- HOW TO COMPLETE THIS TASK: The reply to the records below should contain exactly the lines from the line with "jsem přece jen dostala" through the line with "ale dala zabrat!", and nothing besides.

─── RECORD EXTRACTS

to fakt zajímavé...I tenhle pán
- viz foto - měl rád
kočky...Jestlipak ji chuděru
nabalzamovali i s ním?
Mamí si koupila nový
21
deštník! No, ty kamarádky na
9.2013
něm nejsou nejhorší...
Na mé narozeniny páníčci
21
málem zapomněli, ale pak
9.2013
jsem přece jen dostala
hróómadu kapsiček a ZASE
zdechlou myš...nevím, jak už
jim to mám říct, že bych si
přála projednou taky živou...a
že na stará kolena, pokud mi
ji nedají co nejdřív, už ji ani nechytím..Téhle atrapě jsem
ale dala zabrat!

──────
─── RECORD EXTRACTS

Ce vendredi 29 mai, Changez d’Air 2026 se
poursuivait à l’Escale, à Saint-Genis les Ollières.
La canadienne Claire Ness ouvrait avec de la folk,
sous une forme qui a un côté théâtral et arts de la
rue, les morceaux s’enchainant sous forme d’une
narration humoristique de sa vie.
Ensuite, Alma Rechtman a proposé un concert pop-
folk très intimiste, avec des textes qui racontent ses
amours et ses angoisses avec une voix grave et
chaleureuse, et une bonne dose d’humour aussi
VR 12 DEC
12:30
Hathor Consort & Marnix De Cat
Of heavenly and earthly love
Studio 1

──────
─── RECORD EXTRACTS

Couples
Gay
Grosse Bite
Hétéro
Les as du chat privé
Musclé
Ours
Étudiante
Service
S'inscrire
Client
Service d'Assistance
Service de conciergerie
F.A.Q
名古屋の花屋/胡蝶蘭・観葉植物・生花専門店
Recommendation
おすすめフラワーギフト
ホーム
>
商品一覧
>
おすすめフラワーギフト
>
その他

──────

- YOUR SOLUTION:
jsem přece jen dostala
hróómadu kapsiček a ZASE
zdechlou myš...nevím, jak už
jim to mám říct, že bych si
přála projednou taky živou...a
že na stará kolena, pokud mi
ji nedají co nejdřív, už ji ani nechytím..Téhle atrapě jsem
ale dala zabrat!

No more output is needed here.